Groupon walks away from Google’s $6-bn takeover offer

04 Dec 2010

Online discount start up site Groupon has reportedly walked away from Internet giant Google's $6-billion takeover offer and may go ahead with its initial public offering in 2011, The Chicago Tribune's Breaking Business Web site reported yesterday.

The two companies had been in talks for over a month, but rumours of Google closing the deal soon for around $6 billion reached fever pitch this week, (See: Google close to buying online discount site Groupon), which would have been Google's biggest acquisition to date after it bought online ad provider DoubleClick in 2007 for $3.1 billion from private equity firm Hellman & Friedman.

The Chicago Tribune, citing two sources with direct knowledge of the situation said that Chicago-based Groupon has turned down an acquisition offer from Google and is staying independent.

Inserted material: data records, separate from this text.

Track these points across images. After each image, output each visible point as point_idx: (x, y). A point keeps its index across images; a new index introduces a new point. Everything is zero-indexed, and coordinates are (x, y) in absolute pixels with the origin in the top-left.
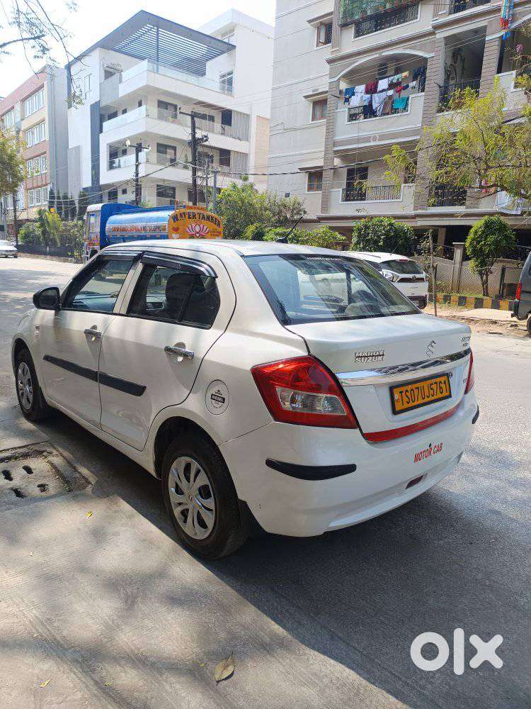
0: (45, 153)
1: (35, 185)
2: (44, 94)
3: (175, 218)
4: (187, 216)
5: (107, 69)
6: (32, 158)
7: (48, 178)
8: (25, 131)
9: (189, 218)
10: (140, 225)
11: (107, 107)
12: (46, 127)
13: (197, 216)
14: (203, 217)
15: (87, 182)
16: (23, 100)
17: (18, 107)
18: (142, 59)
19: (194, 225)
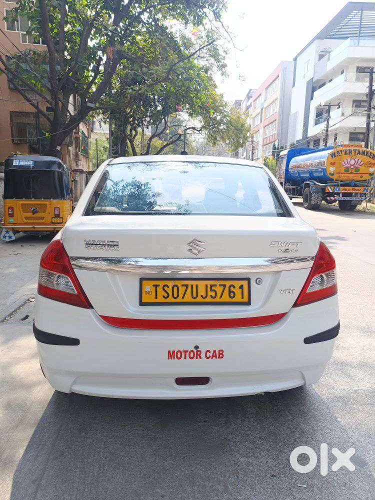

For a website that has been in business for just two years and is projected to generate revenues of $500 million this financial year, Groupon did not give reasons for turning down Google's offer.

Google's offer of a reported $6 billion is double the $3 billion of what rival Yahoo was rumoured to have offered to Groupon just two months back.

Groupon, the brainchild of its current CEO Andrew Mason, was launched in 2008 and is an electronic commerce site that has its spread in more than 300 markets and 35 countries having more than 33 million subscribers, making it one of the fastest-growing companies in history.